Bridget has been a writer and editor all her professional life. Working first across business, the aid sector and education, she has written extensively for print and screen. Her publications include a number of educational books about drugs, violence and family issues. She subsequently turned to screenwriting and other forms of fiction, and would be the first to admit that some of her early work would not meet the Staunch criteria!
She launched Staunch Book Prize in early 2018 as the #MeToo and Time’s Up movements called for victims of sexual assault, rape and violence to be believed and heard. By inviting more original alternatives to the increasingly graphic depictions of violence towards women presented as ‘entertainment’ in films, TV and novels, she wants to challenge its normalisation in popular culture and its impact on real-life justice for women. In 2020, new prizes for thriller short stories and flash fiction were added to enable a wider range of writers following the Staunch criteria to be heard.
In 2021, she launched the Staunch Test, a means of rating film and TV drama for violence against women. The Staunch Test website also includes a crowd-sourced database of thriller rated by the Staunch Test criteria of Pass, Fail or Debate, and reviews of thriller films and TV dramas from the Staunch Test point of view.
Bridget is also an editor of general fiction (including thrillers!) and can be found at Bridgetlawless.com
Alison Bell
Judge, Short Story and Flash Prizes
Alison Bell is a Lead Reader with Edinburgh based charity Open Book and a member of Aberdeen Writers’ Studio. Her short fiction, poetry and reviews have appeared in Pushing Out the Boat, Northwords Now, Dundee Writes and Dundee University Review of the Arts. She was recently commended for her flash fiction entry to the Federation of Writers (Scotland) Vernal Equinox competition. She holds an M. Litt in Writing Practice and Study from Dundee University and runs writing sessions for private groups, festivals and community organisations.
Rachel Marsh
Judge, Chair – Short Story & Flash prizes
Audrey Brown
Novel Prize Judge
Audrey Brown is a South African broadcast journalist and curator working with the BBC World Service flagship news and current affairs programme, Focus on Africa. She cut her journalistic teeth on progressive newspapers like Vrye Weekblad and the then Weekly Mail, now Mail and Guardian, in South Africa in the late 1980s.

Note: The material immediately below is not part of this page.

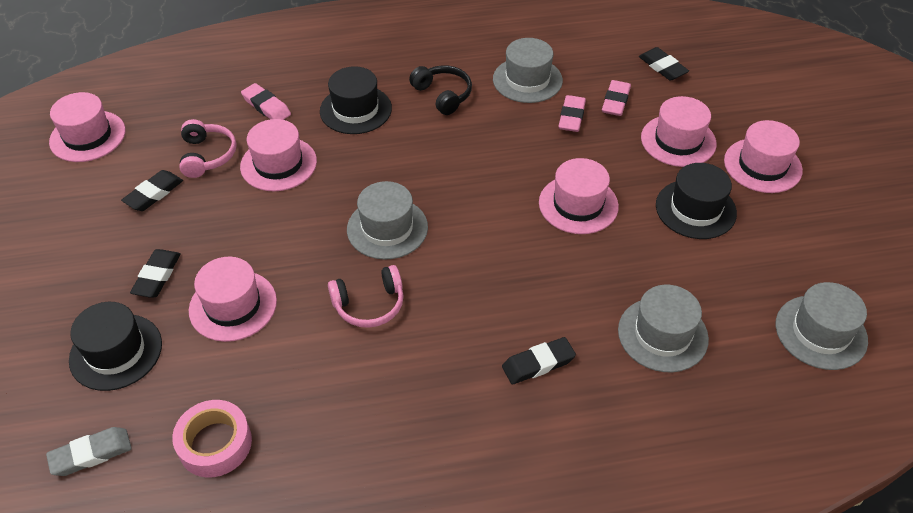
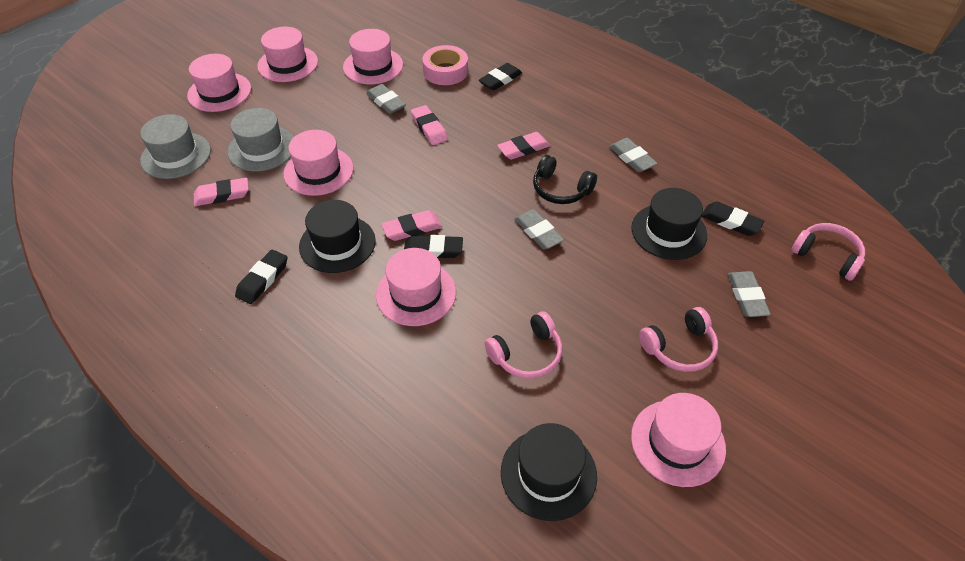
grey eraser: 1 -> 4
grey hat: 4 -> 2
pink eraser: 3 -> 4
pink headphones: 2 -> 3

Before joining the BBC in London in 2005, Audrey was one of the founding curators for the groundbreaking Women’s Jail at Constitution Hill in South Africa. In that time, she worked in both radio and television on programmes as a presenter and producer. She studied film criticism and documentary film making at Varan Institute in Paris, and holds a B.Journ degree from Rhodes University. She also studied for a Masters degree at the University of Wales.
Currently, Audrey lives in London and before everything changed, she used to travel the world, making radio documentaries and reporting on the lives of people in Africa and the diaspora. She was a regular and enthusiastic attendee of book festivals, film festivals and music performances.
Audrey was on the judging panel of the 2020 AKO Caine Prize for African Writing and is on the board of the literary magazine Chimurenga. She is also on the board of Sounds Africa, a podcast that showcases African voices on matters that matter to Africans. She is also featured in the book Two Hundred Women Who Will Change The Way You See The World.